(Source material)
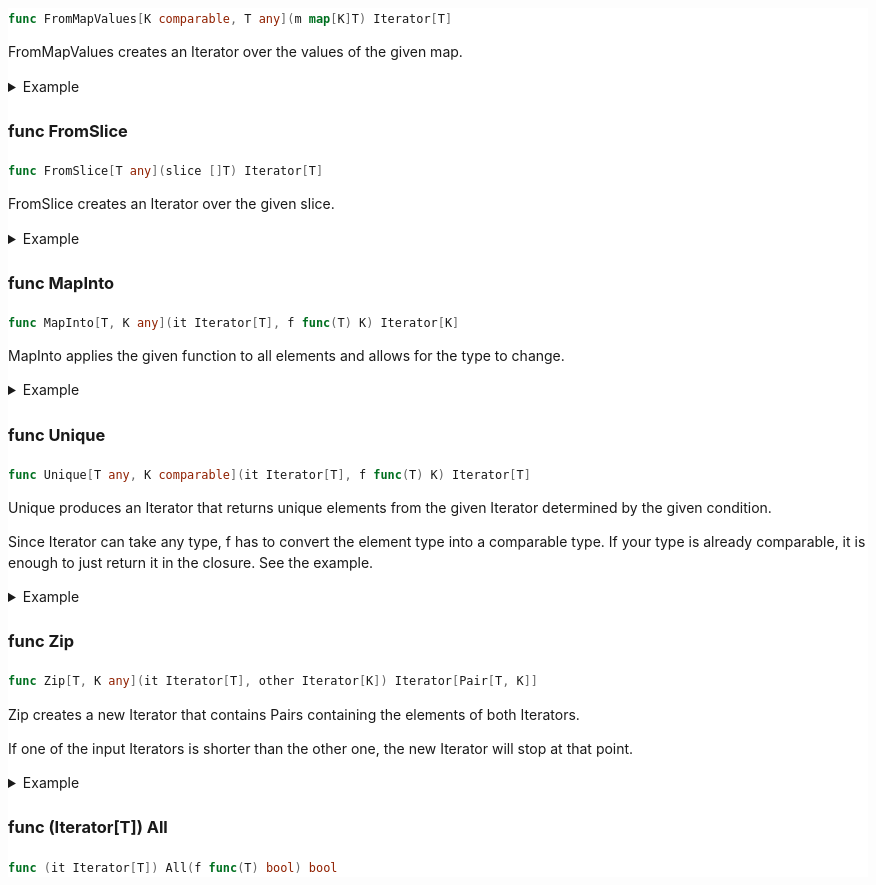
 ```go
func FromMapValues[K comparable, T any](m map[K]T) Iterator[T]
```

FromMapValues creates an Iterator over the values of the given map.

<details><summary>Example</summary></details>

### func FromSlice

```go
func FromSlice[T any](slice []T) Iterator[T]
```

FromSlice creates an Iterator over the given slice.

<details><summary>Example</summary></details>

### func MapInto

```go
func MapInto[T, K any](it Iterator[T], f func(T) K) Iterator[K]
```

MapInto applies the given function to all elements and allows for the type to change.

<details><summary>Example</summary></details>

### func Unique

```go
func Unique[T any, K comparable](it Iterator[T], f func(T) K) Iterator[T]
```

Unique produces an Iterator that returns unique elements from the given Iterator determined by the given condition.

Since Iterator can take any type, f has to convert the element type into a comparable type. If your type is already comparable, it is enough to just return it in the closure. See the example.

<details><summary>Example</summary></details>

### func Zip

```go
func Zip[T, K any](it Iterator[T], other Iterator[K]) Iterator[Pair[T, K]]
```

Zip creates a new Iterator that contains Pairs containing the elements of both Iterators.

If one of the input Iterators is shorter than the other one, the new Iterator will stop at that point.

<details><summary>Example</summary></details>

### func \(Iterator\[T\]\) All

```go
func (it Iterator[T]) All(f func(T) bool) bool
```
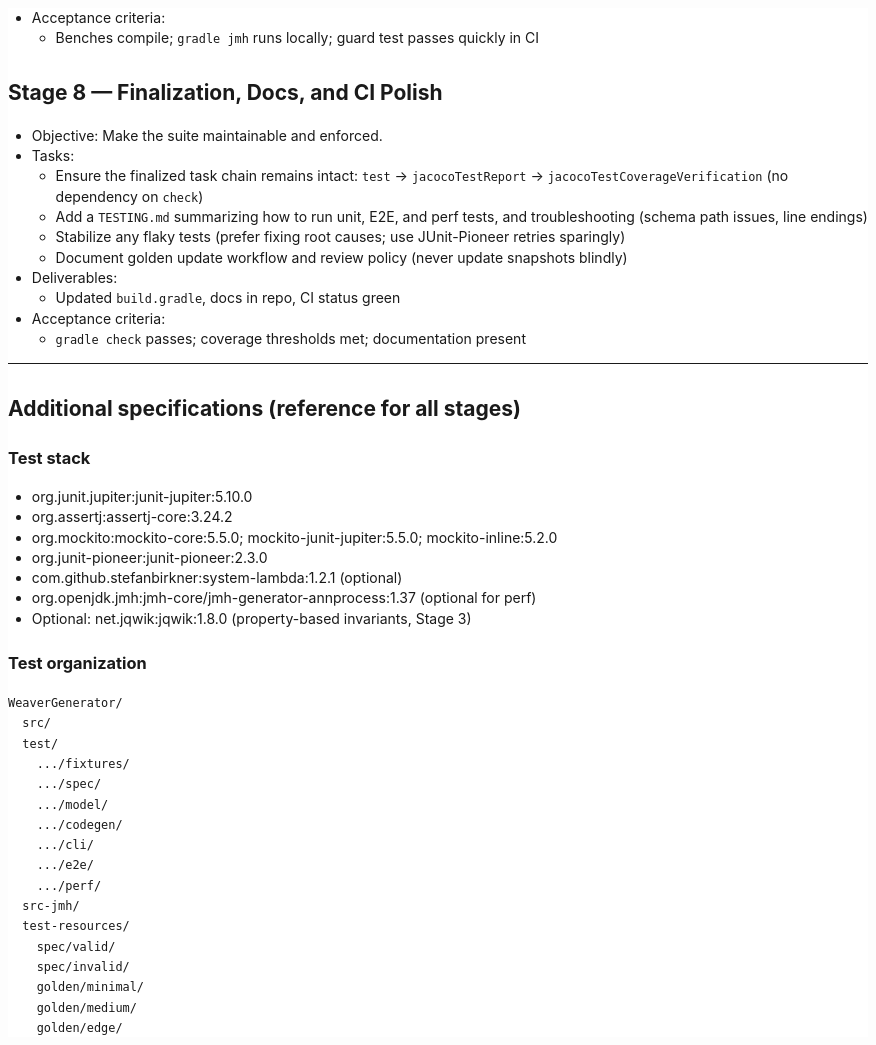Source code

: - Acceptance criteria:
  - Benches compile; `gradle jmh` runs locally; guard test passes quickly in CI

## Stage 8 — Finalization, Docs, and CI Polish
- Objective: Make the suite maintainable and enforced.
- Tasks:
  - Ensure the finalized task chain remains intact: `test` -> `jacocoTestReport` -> `jacocoTestCoverageVerification` (no dependency on `check`)
  - Add a `TESTING.md` summarizing how to run unit, E2E, and perf tests, and troubleshooting (schema path issues, line endings)
  - Stabilize any flaky tests (prefer fixing root causes; use JUnit-Pioneer retries sparingly)
  - Document golden update workflow and review policy (never update snapshots blindly)
- Deliverables:
  - Updated `build.gradle`, docs in repo, CI status green
- Acceptance criteria:
  - `gradle check` passes; coverage thresholds met; documentation present

---

## Additional specifications (reference for all stages)

### Test stack
- org.junit.jupiter:junit-jupiter:5.10.0
- org.assertj:assertj-core:3.24.2
- org.mockito:mockito-core:5.5.0; mockito-junit-jupiter:5.5.0; mockito-inline:5.2.0
- org.junit-pioneer:junit-pioneer:2.3.0
- com.github.stefanbirkner:system-lambda:1.2.1 (optional)
- org.openjdk.jmh:jmh-core/jmh-generator-annprocess:1.37 (optional for perf)
- Optional: net.jqwik:jqwik:1.8.0 (property-based invariants, Stage 3)

### Test organization
```
WeaverGenerator/
  src/
  test/
    .../fixtures/
    .../spec/
    .../model/
    .../codegen/
    .../cli/
    .../e2e/
    .../perf/
  src-jmh/
  test-resources/
    spec/valid/
    spec/invalid/
    golden/minimal/
    golden/medium/
    golden/edge/
```
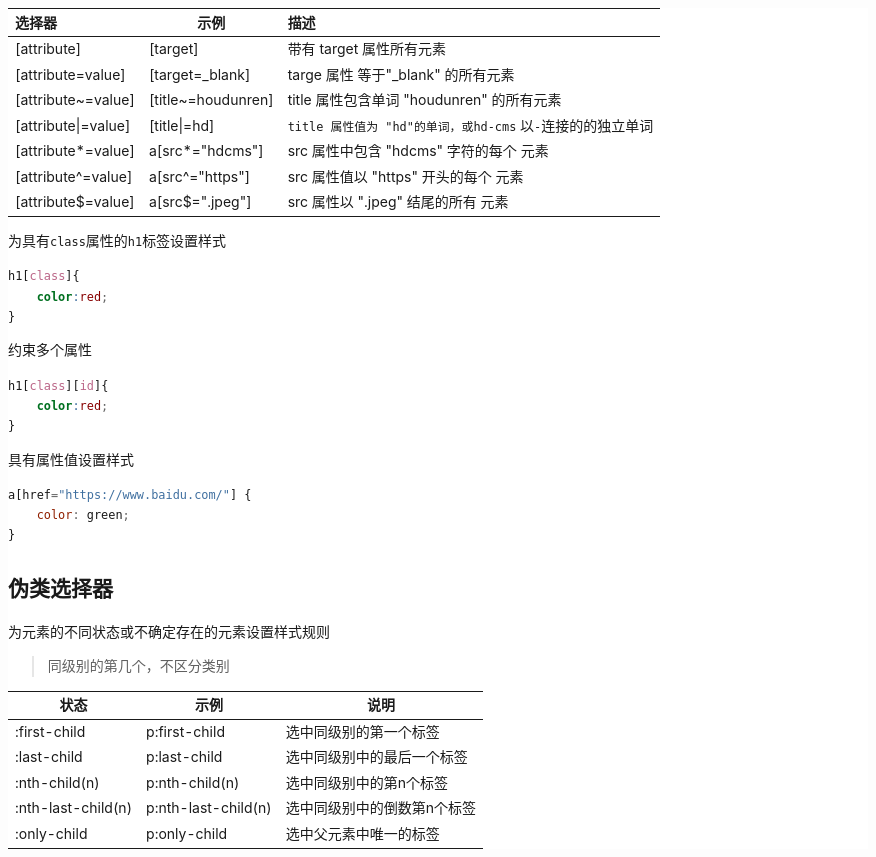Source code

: | 选择器              | 示例               | 描述                                                        |
| :------------------ | ------------------ | :---------------------------------------------------------- |
| [attribute]         | [target]           | 带有 target 属性所有元素                                    |
| [attribute=value]   | [target=_blank]    | targe 属性 等于"_blank" 的所有元素                          |
| [attribute~=value]  | [title~=houdunren] | title 属性包含单词 "houdunren" 的所有元素                   |
| [attribute\|=value] | [title\|=hd]       | `title 属性值为 "hd"的单词，或hd-cms` 以`-`连接的的独立单词 |
| [attribute*=value]  | a[src*="hdcms"]    | src 属性中包含 "hdcms" 字符的每个 元素                      |
| [attribute^=value]  | a[src^="https"]    | src 属性值以 "https" 开头的每个 元素                        |
| [attribute$=value]  | a[src$=".jpeg"]    | src 属性以 ".jpeg" 结尾的所有 元素                          |

为具有`class`属性的`h1`标签设置样式

```css
h1[class]{
    color:red;
}
```

约束多个属性

```css
h1[class][id]{
    color:red;
}
```

具有属性值设置样式

```js
a[href="https://www.baidu.com/"] {
    color: green;
}
```

## 伪类选择器

为元素的不同状态或不确定存在的元素设置样式规则

> 同级别的第几个，不区分类别

| 状态               | 示例                | 说明                        |
| ------------------ | ------------------- | --------------------------- |
| :first-child       | p:first-child       | 选中同级别的第一个标签      |
| :last-child        | p:last-child        | 选中同级别中的最后一个标签  |
| :nth-child(n)      | p:nth-child(n)      | 选中同级别中的第n个标签     |
| :nth-last-child(n) | p:nth-last-child(n) | 选中同级别中的倒数第n个标签 |
| :only-child        | p:only-child        | 选中父元素中唯一的标签      |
(End Source material)
What the task asks: With images omitted, output the data exactly as given.

Answer space:
 ```go
func FromMapValues[K comparable, T any](m map[K]T) Iterator[T]
```

FromMapValues creates an Iterator over the values of the given map.

<details><summary>Example</summary></details>

### func FromSlice

```go
func FromSlice[T any](slice []T) Iterator[T]
```

FromSlice creates an Iterator over the given slice.

<details><summary>Example</summary></details>

### func MapInto

```go
func MapInto[T, K any](it Iterator[T], f func(T) K) Iterator[K]
```

MapInto applies the given function to all elements and allows for the type to change.

<details><summary>Example</summary></details>

### func Unique

```go
func Unique[T any, K comparable](it Iterator[T], f func(T) K) Iterator[T]
```

Unique produces an Iterator that returns unique elements from the given Iterator determined by the given condition.

Since Iterator can take any type, f has to convert the element type into a comparable type. If your type is already comparable, it is enough to just return it in the closure. See the example.

<details><summary>Example</summary></details>

### func Zip

```go
func Zip[T, K any](it Iterator[T], other Iterator[K]) Iterator[Pair[T, K]]
```

Zip creates a new Iterator that contains Pairs containing the elements of both Iterators.

If one of the input Iterators is shorter than the other one, the new Iterator will stop at that point.

<details><summary>Example</summary></details>

### func \(Iterator\[T\]\) All

```go
func (it Iterator[T]) All(f func(T) bool) bool
```
Source code

: - Acceptance criteria:
  - Benches compile; `gradle jmh` runs locally; guard test passes quickly in CI

## Stage 8 — Finalization, Docs, and CI Polish
- Objective: Make the suite maintainable and enforced.
- Tasks:
  - Ensure the finalized task chain remains intact: `test` -> `jacocoTestReport` -> `jacocoTestCoverageVerification` (no dependency on `check`)
  - Add a `TESTING.md` summarizing how to run unit, E2E, and perf tests, and troubleshooting (schema path issues, line endings)
  - Stabilize any flaky tests (prefer fixing root causes; use JUnit-Pioneer retries sparingly)
  - Document golden update workflow and review policy (never update snapshots blindly)
- Deliverables:
  - Updated `build.gradle`, docs in repo, CI status green
- Acceptance criteria:
  - `gradle check` passes; coverage thresholds met; documentation present

---

## Additional specifications (reference for all stages)

### Test stack
- org.junit.jupiter:junit-jupiter:5.10.0
- org.assertj:assertj-core:3.24.2
- org.mockito:mockito-core:5.5.0; mockito-junit-jupiter:5.5.0; mockito-inline:5.2.0
- org.junit-pioneer:junit-pioneer:2.3.0
- com.github.stefanbirkner:system-lambda:1.2.1 (optional)
- org.openjdk.jmh:jmh-core/jmh-generator-annprocess:1.37 (optional for perf)
- Optional: net.jqwik:jqwik:1.8.0 (property-based invariants, Stage 3)

### Test organization
```
WeaverGenerator/
  src/
  test/
    .../fixtures/
    .../spec/
    .../model/
    .../codegen/
    .../cli/
    .../e2e/
    .../perf/
  src-jmh/
  test-resources/
    spec/valid/
    spec/invalid/
    golden/minimal/
    golden/medium/
    golden/edge/
```
Source code

: | 选择器              | 示例               | 描述                                                        |
| :------------------ | ------------------ | :---------------------------------------------------------- |
| [attribute]         | [target]           | 带有 target 属性所有元素                                    |
| [attribute=value]   | [target=_blank]    | targe 属性 等于"_blank" 的所有元素                          |
| [attribute~=value]  | [title~=houdunren] | title 属性包含单词 "houdunren" 的所有元素                   |
| [attribute\|=value] | [title\|=hd]       | `title 属性值为 "hd"的单词，或hd-cms` 以`-`连接的的独立单词 |
| [attribute*=value]  | a[src*="hdcms"]    | src 属性中包含 "hdcms" 字符的每个 元素                      |
| [attribute^=value]  | a[src^="https"]    | src 属性值以 "https" 开头的每个 元素                        |
| [attribute$=value]  | a[src$=".jpeg"]    | src 属性以 ".jpeg" 结尾的所有 元素                          |

为具有`class`属性的`h1`标签设置样式

```css
h1[class]{
    color:red;
}
```

约束多个属性

```css
h1[class][id]{
    color:red;
}
```

具有属性值设置样式

```js
a[href="https://www.baidu.com/"] {
    color: green;
}
```

## 伪类选择器

为元素的不同状态或不确定存在的元素设置样式规则

> 同级别的第几个，不区分类别

| 状态               | 示例                | 说明                        |
| ------------------ | ------------------- | --------------------------- |
| :first-child       | p:first-child       | 选中同级别的第一个标签      |
| :last-child        | p:last-child        | 选中同级别中的最后一个标签  |
| :nth-child(n)      | p:nth-child(n)      | 选中同级别中的第n个标签     |
| :nth-last-child(n) | p:nth-last-child(n) | 选中同级别中的倒数第n个标签 |
| :only-child        | p:only-child        | 选中父元素中唯一的标签      |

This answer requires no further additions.